Гарри наклонился к самому его лицу.
– Как себя чувствуешь?
– Идиотом, – честно признался Дуглас и закрыл глаза.
– Я на машине. Дойти сможешь? Я тебе помогу.
– Портфель…
– Нету. Я уже искал, сразу подумал, что он у тебя был с собой. Утащили, наверно.
– А квартальный надзиратель?
– Удрал, сволочь!
– Пошли отсюда.
Дуглас не мог не задаваться вопросом, правда ли Гарри не нашел портфель и, самое главное, лежащую внутри фотографию. Он смотрел на своего сержанта, молча обвиняя его во всем, что пошло не так в этом расследовании, однако во взгляде Гарри Вудса не было ни намека на нечистую совесть.
– Ты жжешь свечку с двух сторон, – с укоризной сказал он Дугласу. – Кто угодно наделает ошибок от такой усталости! Я тебя прошу, иди домой, ложись в постель и сутки отоспись.
– Отвези меня в Скотленд-Ярд.
– Дуглас, пожалуйста! – взмолился Гарри. – Я тебе добра желаю. Ты должен отдохнуть.
Как бы разум ни подсказывал Дугласу, что Гарри действует в интересах одной из группировок Сопротивления, сердце верило в его искренность и верность, в преданную дружбу, которая связывала их с сержантом с самого детства Дугласа. Гарри был ему как отец. И пусть теперь между ними пролегла пропасть, эта дружба никуда не делась.
– Мне надо в Скотленд-Ярд, Гарри. Но я уйду домой пораньше и сразу лягу спать.
– Уж будь любезен, – произнес Гарри с напускной строгостью.
Глава 17
Во второй половине дня генерал Келлерман справился, достаточно ли хорошо инспектор Арчер себя чувствует и не зайдет ли к нему «поболтать». Поднявшись в кабинет, Дуглас обнаружил своего генерала в состоянии некоторой послеобеденной эйфории, которую Гарри Вудс обычно характеризовал емким термином «подперепил».
Коллекция туземных одежд вверенной ему территории продолжала пополняться – сегодня Келлерман щеголял в однобортном костюме с жилетом из гладкой ткани в «гусиную лапку», сливочного цвета сорочке с фуляровым галстуком-бабочкой и в брогах. Пожалуй, в глазах иностранцев именно так должен одеваться типичный профессор Оксфордского университета, и, пожалуй, именно с таким прицелом Фриц Келлерман этот костюм и подбирал.
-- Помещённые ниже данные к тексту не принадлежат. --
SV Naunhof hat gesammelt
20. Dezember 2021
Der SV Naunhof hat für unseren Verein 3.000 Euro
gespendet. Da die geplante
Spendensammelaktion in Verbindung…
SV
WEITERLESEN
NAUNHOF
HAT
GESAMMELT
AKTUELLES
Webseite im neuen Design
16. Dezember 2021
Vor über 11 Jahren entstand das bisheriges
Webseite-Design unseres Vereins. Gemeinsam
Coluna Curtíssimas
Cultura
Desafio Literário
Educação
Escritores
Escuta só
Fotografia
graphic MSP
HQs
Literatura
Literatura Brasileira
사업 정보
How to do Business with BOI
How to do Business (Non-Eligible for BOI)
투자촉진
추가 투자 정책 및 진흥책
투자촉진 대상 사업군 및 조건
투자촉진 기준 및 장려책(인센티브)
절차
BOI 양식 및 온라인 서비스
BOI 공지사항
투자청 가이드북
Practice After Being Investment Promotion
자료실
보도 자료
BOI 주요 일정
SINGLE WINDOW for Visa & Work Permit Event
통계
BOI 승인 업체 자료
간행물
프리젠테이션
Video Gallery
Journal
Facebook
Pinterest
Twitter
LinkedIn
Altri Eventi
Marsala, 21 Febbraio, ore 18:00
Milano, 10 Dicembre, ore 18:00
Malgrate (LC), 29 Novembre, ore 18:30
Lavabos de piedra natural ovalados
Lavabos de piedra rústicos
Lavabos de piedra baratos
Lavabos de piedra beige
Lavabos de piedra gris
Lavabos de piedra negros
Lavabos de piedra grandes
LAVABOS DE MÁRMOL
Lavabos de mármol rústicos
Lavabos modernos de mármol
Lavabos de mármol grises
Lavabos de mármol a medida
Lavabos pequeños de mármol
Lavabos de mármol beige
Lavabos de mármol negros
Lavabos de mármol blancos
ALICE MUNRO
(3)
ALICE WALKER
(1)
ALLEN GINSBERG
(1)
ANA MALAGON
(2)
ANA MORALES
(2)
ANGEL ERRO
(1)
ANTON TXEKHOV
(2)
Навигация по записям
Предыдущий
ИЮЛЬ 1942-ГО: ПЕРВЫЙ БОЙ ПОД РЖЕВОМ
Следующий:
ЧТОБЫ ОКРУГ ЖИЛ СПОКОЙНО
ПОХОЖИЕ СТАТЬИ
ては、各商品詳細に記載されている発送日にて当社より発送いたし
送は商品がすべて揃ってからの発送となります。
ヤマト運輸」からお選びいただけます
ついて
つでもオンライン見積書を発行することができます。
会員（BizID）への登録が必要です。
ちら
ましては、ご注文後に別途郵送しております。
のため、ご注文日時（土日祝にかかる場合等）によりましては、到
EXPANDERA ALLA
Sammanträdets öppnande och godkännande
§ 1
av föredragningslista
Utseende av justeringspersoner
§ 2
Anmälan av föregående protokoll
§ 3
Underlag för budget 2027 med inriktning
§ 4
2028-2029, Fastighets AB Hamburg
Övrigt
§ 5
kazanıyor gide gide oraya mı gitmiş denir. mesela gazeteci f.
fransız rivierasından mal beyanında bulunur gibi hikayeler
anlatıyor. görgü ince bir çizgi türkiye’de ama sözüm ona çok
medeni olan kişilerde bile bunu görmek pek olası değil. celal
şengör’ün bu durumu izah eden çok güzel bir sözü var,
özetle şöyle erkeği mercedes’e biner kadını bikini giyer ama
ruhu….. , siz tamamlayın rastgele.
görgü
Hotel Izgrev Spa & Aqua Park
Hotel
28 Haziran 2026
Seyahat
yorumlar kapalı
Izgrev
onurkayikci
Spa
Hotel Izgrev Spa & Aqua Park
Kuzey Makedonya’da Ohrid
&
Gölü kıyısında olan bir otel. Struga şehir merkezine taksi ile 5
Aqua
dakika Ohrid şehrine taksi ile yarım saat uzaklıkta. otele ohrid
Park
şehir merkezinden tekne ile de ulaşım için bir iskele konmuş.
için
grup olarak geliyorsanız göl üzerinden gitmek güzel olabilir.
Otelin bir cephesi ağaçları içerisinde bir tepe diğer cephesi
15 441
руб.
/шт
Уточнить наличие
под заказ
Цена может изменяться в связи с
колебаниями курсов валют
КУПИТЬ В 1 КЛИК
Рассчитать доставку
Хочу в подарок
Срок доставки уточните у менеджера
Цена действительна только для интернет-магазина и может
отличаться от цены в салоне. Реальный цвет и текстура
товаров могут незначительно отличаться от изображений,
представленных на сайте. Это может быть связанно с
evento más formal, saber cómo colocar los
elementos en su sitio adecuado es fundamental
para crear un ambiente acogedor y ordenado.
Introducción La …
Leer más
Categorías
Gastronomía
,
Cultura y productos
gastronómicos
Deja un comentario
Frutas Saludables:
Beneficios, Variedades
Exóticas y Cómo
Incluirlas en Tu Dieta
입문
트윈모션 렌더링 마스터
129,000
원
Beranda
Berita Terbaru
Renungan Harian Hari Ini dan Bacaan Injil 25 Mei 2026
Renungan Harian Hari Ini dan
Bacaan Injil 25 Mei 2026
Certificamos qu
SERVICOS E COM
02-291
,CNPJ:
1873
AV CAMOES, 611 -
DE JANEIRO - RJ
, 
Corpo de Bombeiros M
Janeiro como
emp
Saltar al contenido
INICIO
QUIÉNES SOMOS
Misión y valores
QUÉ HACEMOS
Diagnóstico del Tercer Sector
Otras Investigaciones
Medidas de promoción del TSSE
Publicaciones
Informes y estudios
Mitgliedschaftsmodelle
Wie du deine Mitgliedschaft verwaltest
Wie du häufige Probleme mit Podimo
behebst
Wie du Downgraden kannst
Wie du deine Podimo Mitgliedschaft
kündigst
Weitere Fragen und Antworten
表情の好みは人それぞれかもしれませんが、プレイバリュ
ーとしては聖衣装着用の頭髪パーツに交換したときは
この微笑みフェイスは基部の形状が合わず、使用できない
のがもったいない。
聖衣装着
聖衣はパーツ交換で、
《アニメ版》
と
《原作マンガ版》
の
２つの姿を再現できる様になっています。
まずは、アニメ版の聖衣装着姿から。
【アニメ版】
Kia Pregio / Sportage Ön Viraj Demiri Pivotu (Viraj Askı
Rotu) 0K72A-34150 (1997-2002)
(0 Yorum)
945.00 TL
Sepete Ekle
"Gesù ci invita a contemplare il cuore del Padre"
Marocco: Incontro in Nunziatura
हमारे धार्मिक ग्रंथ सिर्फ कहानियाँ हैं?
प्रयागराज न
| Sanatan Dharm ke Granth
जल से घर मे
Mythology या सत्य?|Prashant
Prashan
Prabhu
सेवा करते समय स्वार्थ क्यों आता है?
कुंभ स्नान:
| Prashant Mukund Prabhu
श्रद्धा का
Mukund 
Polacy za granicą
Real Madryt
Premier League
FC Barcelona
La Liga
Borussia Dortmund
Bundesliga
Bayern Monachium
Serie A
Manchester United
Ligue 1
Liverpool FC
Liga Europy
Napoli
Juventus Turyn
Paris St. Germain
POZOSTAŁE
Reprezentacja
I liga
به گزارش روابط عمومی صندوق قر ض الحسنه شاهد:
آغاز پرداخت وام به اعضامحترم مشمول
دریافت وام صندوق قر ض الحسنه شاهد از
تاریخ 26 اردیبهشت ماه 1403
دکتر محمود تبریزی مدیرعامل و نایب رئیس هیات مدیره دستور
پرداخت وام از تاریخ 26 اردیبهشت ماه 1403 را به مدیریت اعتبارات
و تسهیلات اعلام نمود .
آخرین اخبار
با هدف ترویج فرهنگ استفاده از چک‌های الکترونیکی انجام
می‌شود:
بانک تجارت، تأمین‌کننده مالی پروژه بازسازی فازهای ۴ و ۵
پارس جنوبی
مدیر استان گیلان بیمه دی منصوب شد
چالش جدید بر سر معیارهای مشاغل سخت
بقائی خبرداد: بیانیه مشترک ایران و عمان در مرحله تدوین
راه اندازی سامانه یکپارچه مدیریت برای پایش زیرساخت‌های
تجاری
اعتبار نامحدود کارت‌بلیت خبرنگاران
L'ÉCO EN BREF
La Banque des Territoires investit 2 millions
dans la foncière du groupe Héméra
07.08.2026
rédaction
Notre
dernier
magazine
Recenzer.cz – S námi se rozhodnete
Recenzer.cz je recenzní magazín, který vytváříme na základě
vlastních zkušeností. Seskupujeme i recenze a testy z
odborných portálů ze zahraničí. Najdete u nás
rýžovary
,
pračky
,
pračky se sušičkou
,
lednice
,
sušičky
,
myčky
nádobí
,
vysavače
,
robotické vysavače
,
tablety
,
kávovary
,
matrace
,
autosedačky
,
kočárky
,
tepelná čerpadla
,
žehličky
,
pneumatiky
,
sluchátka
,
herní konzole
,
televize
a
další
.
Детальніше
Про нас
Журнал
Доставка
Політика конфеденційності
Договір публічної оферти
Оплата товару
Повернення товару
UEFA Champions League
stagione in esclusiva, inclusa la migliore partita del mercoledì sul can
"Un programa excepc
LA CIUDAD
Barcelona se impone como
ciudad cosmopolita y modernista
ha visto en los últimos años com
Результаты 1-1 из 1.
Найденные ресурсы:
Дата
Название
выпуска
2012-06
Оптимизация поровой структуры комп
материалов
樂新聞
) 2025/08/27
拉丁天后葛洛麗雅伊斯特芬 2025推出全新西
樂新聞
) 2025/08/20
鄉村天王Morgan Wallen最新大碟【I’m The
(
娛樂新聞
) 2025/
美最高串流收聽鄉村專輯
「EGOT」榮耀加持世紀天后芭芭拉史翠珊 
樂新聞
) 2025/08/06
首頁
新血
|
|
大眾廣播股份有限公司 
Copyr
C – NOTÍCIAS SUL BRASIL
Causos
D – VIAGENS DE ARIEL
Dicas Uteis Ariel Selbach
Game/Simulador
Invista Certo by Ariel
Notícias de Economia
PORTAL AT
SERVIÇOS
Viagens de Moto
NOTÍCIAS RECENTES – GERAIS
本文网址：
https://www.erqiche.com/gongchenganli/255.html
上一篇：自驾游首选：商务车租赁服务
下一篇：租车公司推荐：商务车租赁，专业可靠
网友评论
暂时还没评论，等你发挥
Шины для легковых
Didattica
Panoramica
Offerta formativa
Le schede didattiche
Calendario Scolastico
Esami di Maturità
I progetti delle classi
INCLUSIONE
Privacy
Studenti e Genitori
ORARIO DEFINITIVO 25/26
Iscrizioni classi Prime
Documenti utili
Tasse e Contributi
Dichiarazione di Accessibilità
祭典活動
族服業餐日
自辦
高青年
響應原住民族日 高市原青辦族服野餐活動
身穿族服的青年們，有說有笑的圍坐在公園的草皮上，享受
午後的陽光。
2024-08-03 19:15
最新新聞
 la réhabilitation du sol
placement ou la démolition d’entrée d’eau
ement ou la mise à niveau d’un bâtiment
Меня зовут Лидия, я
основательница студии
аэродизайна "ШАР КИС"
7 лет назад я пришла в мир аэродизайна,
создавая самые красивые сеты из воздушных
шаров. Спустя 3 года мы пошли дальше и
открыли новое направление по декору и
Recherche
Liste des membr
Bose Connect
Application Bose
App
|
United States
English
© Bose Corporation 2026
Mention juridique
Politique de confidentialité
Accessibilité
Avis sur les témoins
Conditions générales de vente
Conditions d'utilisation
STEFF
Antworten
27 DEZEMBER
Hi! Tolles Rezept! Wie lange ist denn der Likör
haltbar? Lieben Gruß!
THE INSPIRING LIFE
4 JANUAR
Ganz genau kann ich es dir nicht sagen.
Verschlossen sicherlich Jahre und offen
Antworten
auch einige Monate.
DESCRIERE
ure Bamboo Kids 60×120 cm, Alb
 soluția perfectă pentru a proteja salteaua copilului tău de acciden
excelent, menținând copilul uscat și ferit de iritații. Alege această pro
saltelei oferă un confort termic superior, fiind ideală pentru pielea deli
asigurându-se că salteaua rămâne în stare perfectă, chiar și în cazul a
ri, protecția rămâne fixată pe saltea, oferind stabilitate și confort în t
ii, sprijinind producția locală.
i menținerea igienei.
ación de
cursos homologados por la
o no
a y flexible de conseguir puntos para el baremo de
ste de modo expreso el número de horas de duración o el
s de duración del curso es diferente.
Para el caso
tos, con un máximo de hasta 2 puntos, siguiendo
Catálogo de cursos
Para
На журнальном столике стоял серебряный поднос, а на нем – кофейник с настоящим кофе, распространяющим аромат на всю комнату. Вокруг расположились чашки, блюдца и прочие принадлежности для кофепития. Келлерман не спеша налил в свою чашку щедрую порцию сливок, посыпал сверху тертым шоколадом.
– Ах, Вена… – мечтательно вздохнул он, вспомнив, что Дуглас пьет кофе без всяких дополнительных ухищрений. – Старомодная, несовременная, обветшавшая, но по-прежнему самая обворожительная. Душою я сын этого прекрасного города, он мне родной!
– В самом деле? – вежливо удивился Дуглас, с удовольствием прихлебывая черный кофе.
Австрийцы, которых он встречал в Лондоне, все как один спешили записаться в немцы. Пожалуй, только обладатели аккуратного золотого значка – символа принадлежности к первой тысяче членов нацистской партии – и очевидного мюнхенского акцента могли позволить себе шутки ради назвать родным австрийский город.
– Конечно! У Вены есть душа! – Даже говоря по-английски, Келлерман ухитрился произнести это с характерной гнусавостью, с какой обычно рассказывают анекдоты про австрийцев. – А у вас синяк, – вдруг заметил он. – И еще наливается. Чертовы гангстеры! Послушайте, может, все-таки вам к врачу? Сходите в больницу Святого Георгия у Гайд-парка.
Из уважения к подчиненному он не использовал действующего названия этой больницы – Центральный госпиталь СС.
– Мне дали аспирин в участке на Кэнон-Роу, – сказал Дуглас и отпил еще кофе. – Кстати, спасибо вам за подарок для моего сына. Передам ему в день рождения, и тогда он напишет вам письмо с благодарностью.